The study population included 38 BCLs patients (diffuse large B-cell lymphoma (DLBCL), n=27; follicular lymphoma (FL), n=10; nodal marginal zone B-cell lymphoma (NMZL), n=1) diagnosed at Nagoya University Hospital and affiliated hospitals. Plasma separated from PB and tumor cells from biopsy samples were collected at diagnosis and during their clinical course with written informed consent. PB-cfDNA and tDNA were extracted from plasma (n=107) and tumor samples, respectively. The concentration and quality of PB-cfDNA were analyzed by the gel electrophoresis and BioAnalyzer (Agilent Technologies, Inc.). For genetic analyses, the Sanger sequencing and whole-exome sequencing (WES) using HiSeq 2000 (Illumina) were performed. PB mononuclear cells from each patient were used as the matched germline control. The profiles of genetic mutations of PB-cfDNA and tDNA were analyzed.

[Results]

In 31 of 38 (81%) patients (DLBCL, n=24; FL, n=6; NZML, n=1), PB-cfDNA was successfully obtained from plasma samples at diagnosis. The median PB-cfDNA concentrations in DLBCL and FL patients were 58.3 ng/mL (range, 1.4-8754.5) and 15.5 ng/mL (0.1-164.9), respectively (p=0.2127). Intriguingly, the concentration of PB-cfDNA in a specific subtype of DLBCL was much higher (median, 631.9 ng/mL; range, 70.4-1109.5). LDH and CRP were significantly correlated with the PB-cfDNA concentration (correlation coefficient, r = 0.9582 and 0.8023, respectively, n=38). The PB-cfDNA concentration in patients with B-symptom was significantly higher than that in patients without B-symptom (p=0.011) and tended to be higher in patients with advanced clinical stages and bone marrow invasion, although not statistically significant. In the time course analyses, the concentration of PB-cfDNA increased immediately after the commencement of chemotherapy and rapidly decreased within a week after the beginning of treatment, probably reflecting the release of PB-cfDNA after the collapse of tumor cells due to chemotherapy. When analyzed by WES, PB-cfDNA and tDNA were shown to have discrete sets of mutations; a set of mutations were shared by both samples and tended to have higher variant allele frequencies, whereas others were private to an either sample, suggestive of the presence of regional tumor heterogeneity. In a specific BCL subtype, WES easily detected mutations in PB-cfDNA, even though mutations were hardly detected in tDNA because of a relatively lower tumor content.

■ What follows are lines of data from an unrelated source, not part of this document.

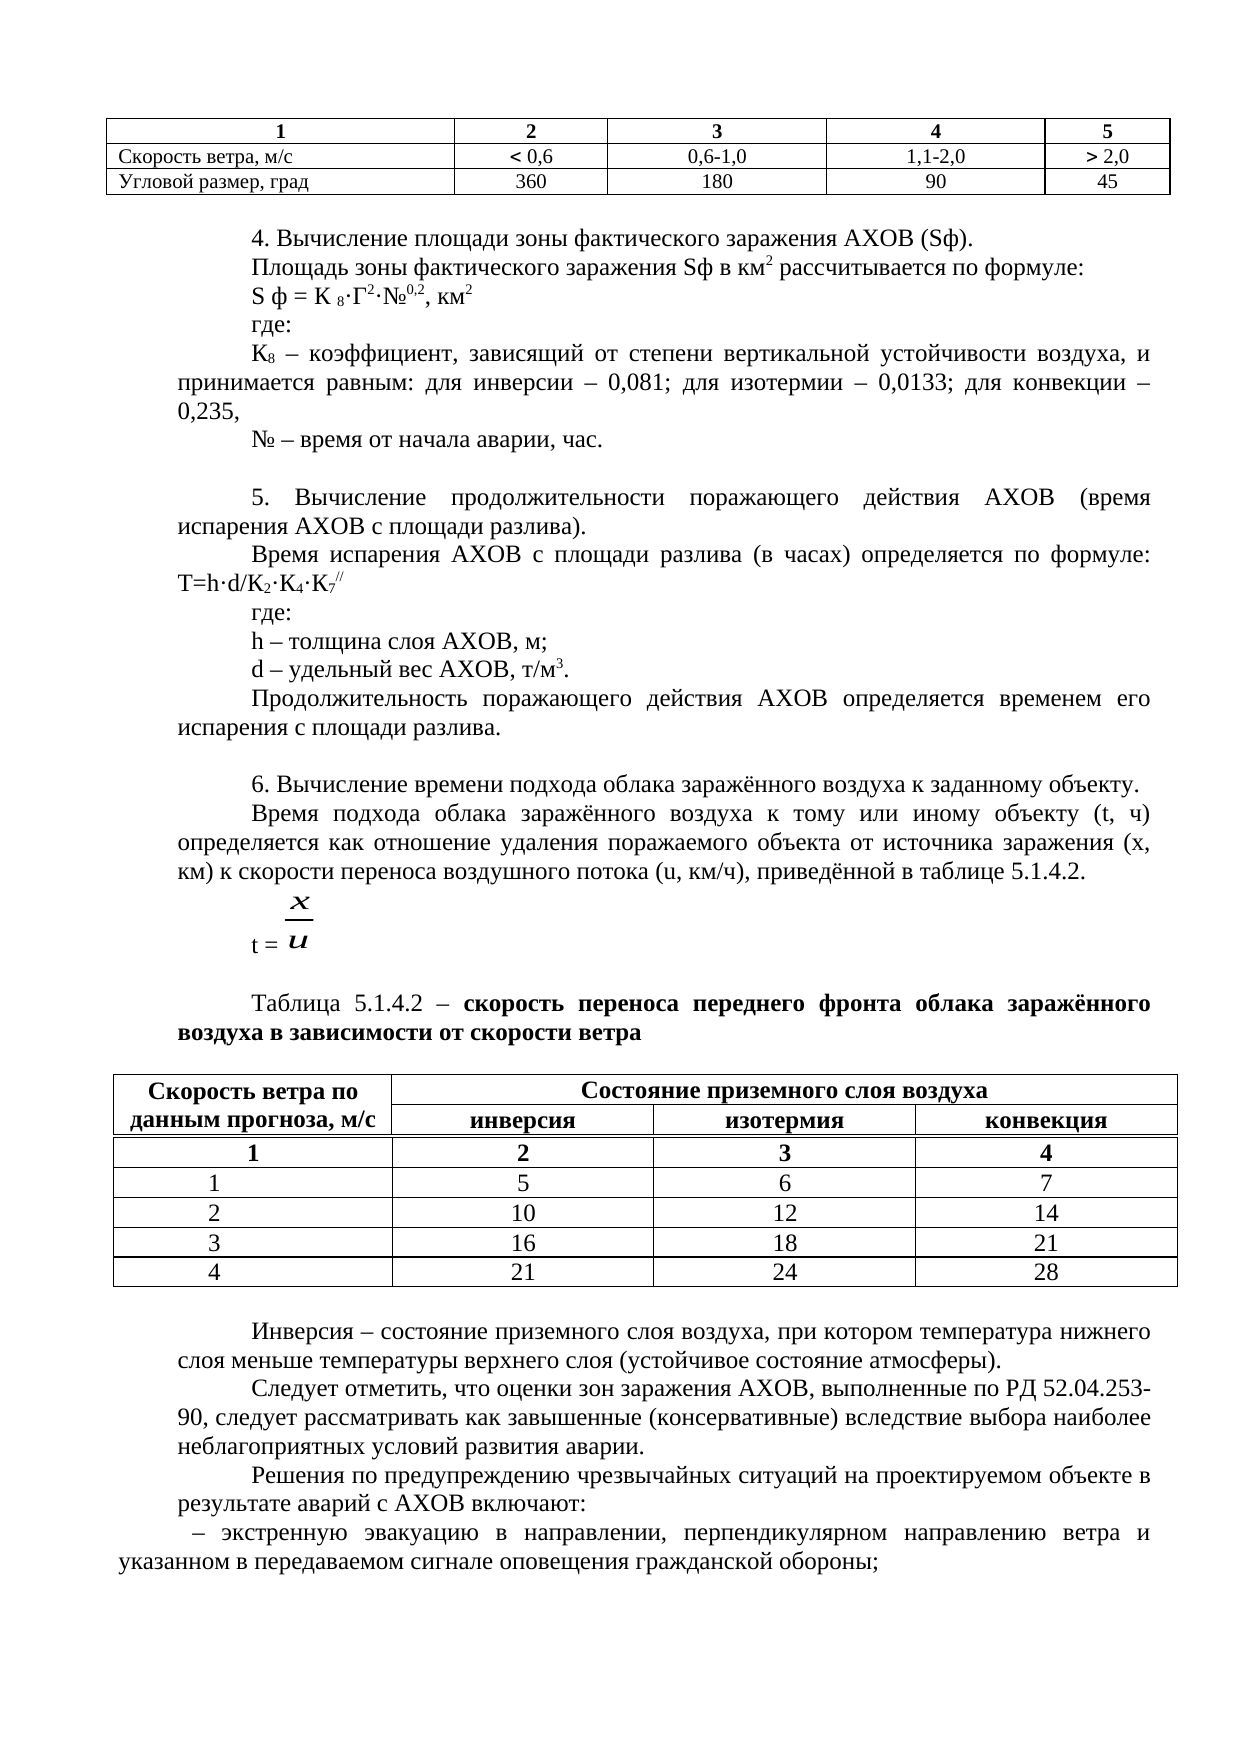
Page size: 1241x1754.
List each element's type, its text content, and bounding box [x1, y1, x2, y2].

text d – удельный вес АХОВ, т/м3. [177, 654, 1152, 683]
text где: [177, 309, 1152, 338]
text Время испарения АХОВ с площади разлива (в часах) определяется по формуле: Т=h·d/К2·К4·К7// [177, 539, 1152, 597]
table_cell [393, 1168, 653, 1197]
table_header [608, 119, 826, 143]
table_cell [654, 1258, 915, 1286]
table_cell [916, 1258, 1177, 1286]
text Инверсия – состояние приземного слоя воздуха, при котором температура нижнего слоя меньше температуры верхнего слоя (устойчивое состояние атмосферы). [177, 1316, 1152, 1373]
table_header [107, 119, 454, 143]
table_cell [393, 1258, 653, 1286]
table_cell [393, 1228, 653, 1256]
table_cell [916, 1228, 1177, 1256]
text где: [177, 597, 1152, 626]
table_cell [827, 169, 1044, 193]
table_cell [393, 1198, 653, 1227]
text Следует отметить, что оценки зон заражения АХОВ, выполненные по РД 52.04.253-90, следует рассматривать как завышенные (консервативные) вследствие выбора наиболее неблагоприятных условий развития аварии. [177, 1373, 1152, 1460]
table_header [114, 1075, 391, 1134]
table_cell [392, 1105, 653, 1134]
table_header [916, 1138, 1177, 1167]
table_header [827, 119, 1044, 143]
text 5. Вычисление продолжительности поражающего действия АХОВ (время испарения АХОВ с площади разлива). [177, 482, 1152, 539]
text Продолжительность поражающего действия АХОВ определяется временем его испарения с площади разлива. [177, 683, 1152, 741]
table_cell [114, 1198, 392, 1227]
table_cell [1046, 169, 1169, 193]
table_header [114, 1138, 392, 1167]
text Время подхода облака заражённого воздуха к тому или иному объекту (t, ч) определяется как отношение удаления поражаемого объекта от источника заражения (х, км) к скорости переноса воздушного потока (u, км/ч), приведённой в таблице 5.1.4.2. [177, 798, 1152, 884]
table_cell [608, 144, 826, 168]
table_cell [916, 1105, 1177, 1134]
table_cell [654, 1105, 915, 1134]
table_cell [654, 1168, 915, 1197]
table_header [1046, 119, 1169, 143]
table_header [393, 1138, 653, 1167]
text 4. Вычисление площади зоны фактического заражения АХОВ (Sф). [177, 223, 1152, 252]
text S ф = К 8·Г2·№0,2, км2 [177, 281, 1152, 309]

[Discussion and conclusions]

PB-cfDNA could be detected in high proportion of BCL patients. Considering the correlation coefficient with clinical indicators and detection of mutations, PB-cfDNA in BCL should be mainly originated from lymphoma cells and closely associated with tumor aggressiveness and disease progression. Moreover, we could successfully perform WES analyses using PB-cfDNA, indicating that PB-cfDNA was an alternate source for detecting lymphoma specific genetic abnormalities. PB-cfDNA might be a novel diagnostic tool for patients in whom sufficient tumor samples are not obtained by conventional diagnostic procedure.